== Supplied text ==

§ §

Tuesday, May 13, 2014

Three Books On "Math" To Consider Reading

From Zero to Infinity, Constance Reid, c. 1992. A small, short. soft cover. This little classic, first published in 1955, was Constance Reid's first book, and it has earned a special place in popular mathematical literature -- from the back cover.

Conquering Calculus: The Easy Road to Understanding Mathematics, Jefferson Hane Weaver, c. 1998. Almost all prose, very few formulas or even numbers in the book. Deceptive title: not on "calculus" as I thought, but on "calculus" as in calculating. The author is a lawyer which explains a lot.

Trigonometric Delights, Eli Maor, c. 1998.
The first nine chapters require only basic algebra and trigonometry; the remaining chapters rely on some knowledge of calculus (no higher than Calculus II). Much of the material should thus be accessible to high school and college students.

Rhind Papyrus:
  • bought in 1858, by a Scottish lawyer and antiquarian, A. Henry Rhind
  • found a few years earlier in the ruins of a small building in Thebes (near present-day Luxor), Upper Egypt
  • 84 mathematical problems
  • a scroll 18 feet long; 13 inches wide
  • Rhind died at age 30; British Museum gets the papyrus; a bit of it missing; miraculously, the missing portion possessed by the New-York Historical Society; complete text is now available
  • originally copied around 1650 BC (reign of King A-user-Re, Hyksos dynasty)
  • probably written during reign of King Ne-ma'et-Re, Amenem-het III, 1849 to 1801 BC
Degree:
  • the word degree originated with the Greeks
  • Greek word "moira"

§ §

== Dataset content ==
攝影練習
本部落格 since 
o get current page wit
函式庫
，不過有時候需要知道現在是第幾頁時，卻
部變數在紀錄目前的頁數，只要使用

§ §

== Exercise tasks ==
1) In the math reading post, give the passage again from "From Zero to" through "Maor, c. 1998.", substituting "Misleading" for "Deceptive".
2) Name every book title the math reading post recommends.

== Solutions to each task ==
1)
From Zero to Infinity, Constance Reid, c. 1992. A small, short. soft cover. This little classic, first published in 1955, was Constance Reid's first book, and it has earned a special place in popular mathematical literature -- from the back cover.

Conquering Calculus: The Easy Road to Understanding Mathematics, Jefferson Hane Weaver, c. 1998. Almost all prose, very few formulas or even numbers in the book. Misleading title: not on "calculus" as I thought, but on "calculus" as in calculating. The author is a lawyer which explains a lot.

Trigonometric Delights, Eli Maor, c. 1998.

2)
From Zero to Infinity
Conquering Calculus: The Easy Road to Understanding Mathematics
Trigonometric Delights